If they said they had done it, I'd say bullshit. When they say they're going to do it, I'll say show me.
Undertoad • Mar 31, 2009 11:36 am
All the pictures are artist's renderings

They're claiming real, and they're claiming the video is real too!

[youtube]s7UJ66u941g[/youtube]
xoxoxoBruce • Mar 31, 2009 11:43 am
If the pictures are real, they've been photoshopped enough to make HDR look like tintypes. :haha:
spudcon • Mar 31, 2009 12:37 pm
Kind of reminds me of this...
glatt • Mar 31, 2009 12:53 pm
Was this an April Fool's story that somebody let out too early?
newtimer • Mar 31, 2009 1:54 pm
"The Soviets only built two. One crashed in 1968..."
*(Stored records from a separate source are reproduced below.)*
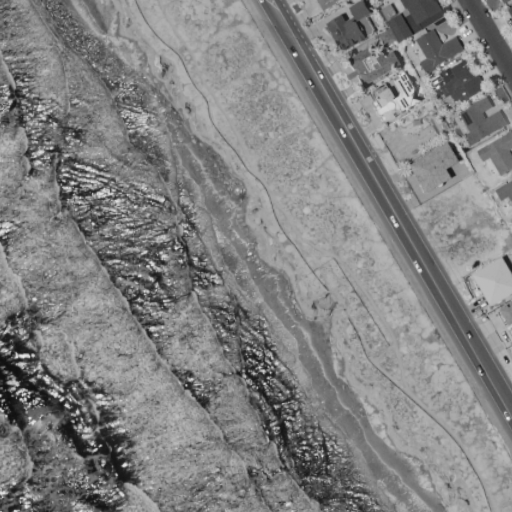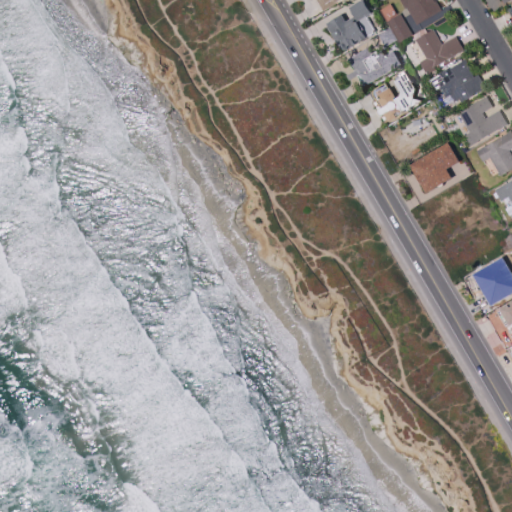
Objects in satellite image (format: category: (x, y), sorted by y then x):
building: (504, 0)
building: (505, 1)
building: (325, 3)
building: (326, 3)
road: (166, 4)
building: (422, 8)
building: (420, 9)
building: (510, 10)
building: (510, 10)
building: (396, 24)
building: (349, 25)
building: (348, 27)
building: (399, 27)
building: (388, 37)
building: (387, 38)
road: (488, 39)
building: (436, 49)
building: (437, 50)
building: (374, 64)
building: (373, 65)
building: (459, 81)
building: (459, 83)
building: (395, 97)
building: (395, 98)
building: (481, 120)
building: (481, 120)
building: (498, 153)
building: (499, 153)
building: (434, 167)
building: (434, 167)
building: (504, 191)
building: (506, 195)
road: (388, 208)
road: (331, 254)
building: (495, 277)
building: (494, 281)
building: (508, 313)
building: (507, 315)
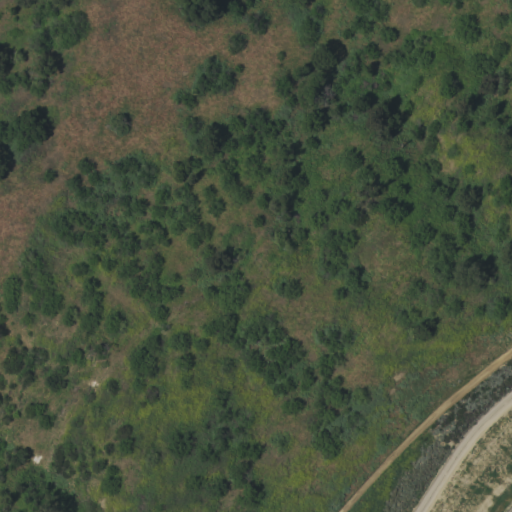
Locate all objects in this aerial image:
road: (462, 452)
landfill: (451, 453)
landfill: (451, 453)
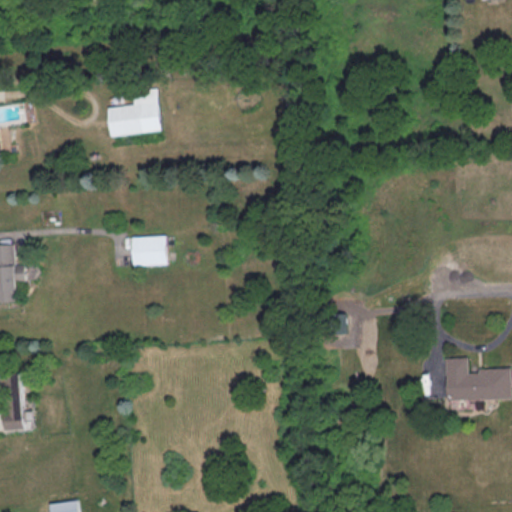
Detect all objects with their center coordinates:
building: (138, 113)
building: (151, 248)
building: (10, 271)
road: (474, 288)
road: (462, 342)
building: (477, 379)
building: (14, 398)
building: (66, 505)
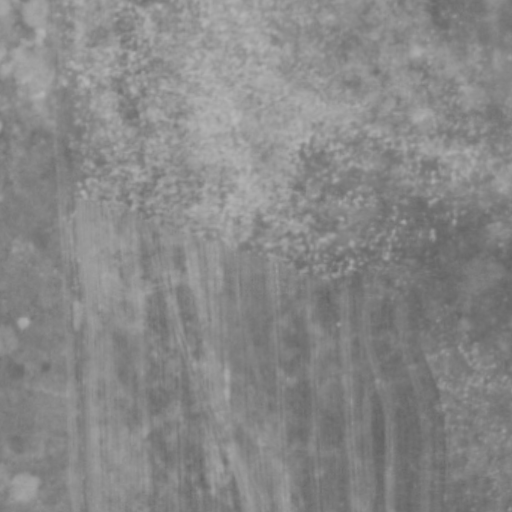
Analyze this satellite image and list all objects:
road: (65, 255)
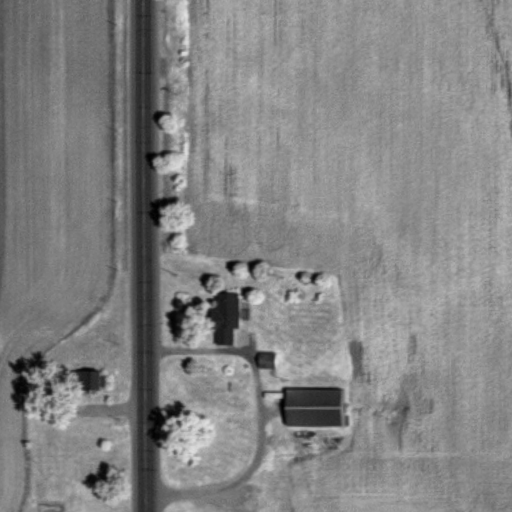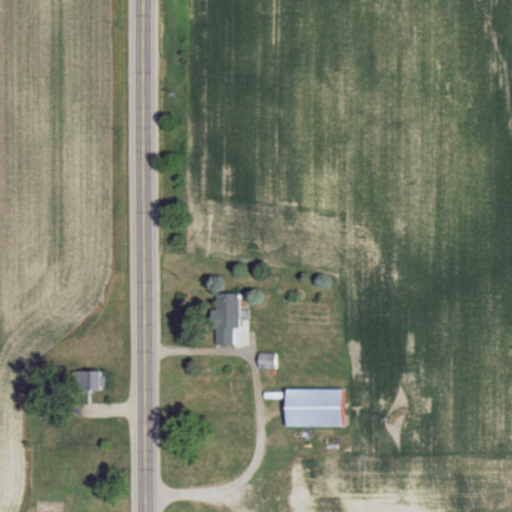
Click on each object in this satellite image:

...while it was attempting to airlift a valuable meteorite from Arizona?
Kolbenfresser • Mar 31, 2009 2:25 pm
I checked googlemaps for "Panki-Tomilino", and look what I found at 55.66733,37.932057
To me it looks like the chopper described above.
Maybe this is the location of the Moscow openair museum?
limey • Mar 31, 2009 4:34 pm
A quick search for the Russian words helicopter hotel reveal nothing ...
Gravdigr • Mar 31, 2009 6:02 pm
That "Hotelicopter" pic looks SO fake, I'm not even going to comment...Wait, damn!
Clodfobble • Mar 31, 2009 6:09 pm
For the record, even if it is real--that all-white glossy plastic furniture in the rooms is not what I would call "five-star." Luxury, indeed.
xoxoxoBruce • Apr 1, 2009 12:39 am
Kolbenfresser;551607 wrote:
I checked googlemaps for "Panki-Tomilino", and look what I found at 55.66733,37.932057
To me it looks like the chopper described above.
Maybe this is the location of the Moscow openair museum?


Yes, that's the one in the museum, I recognize the landscaping around it from the pictures.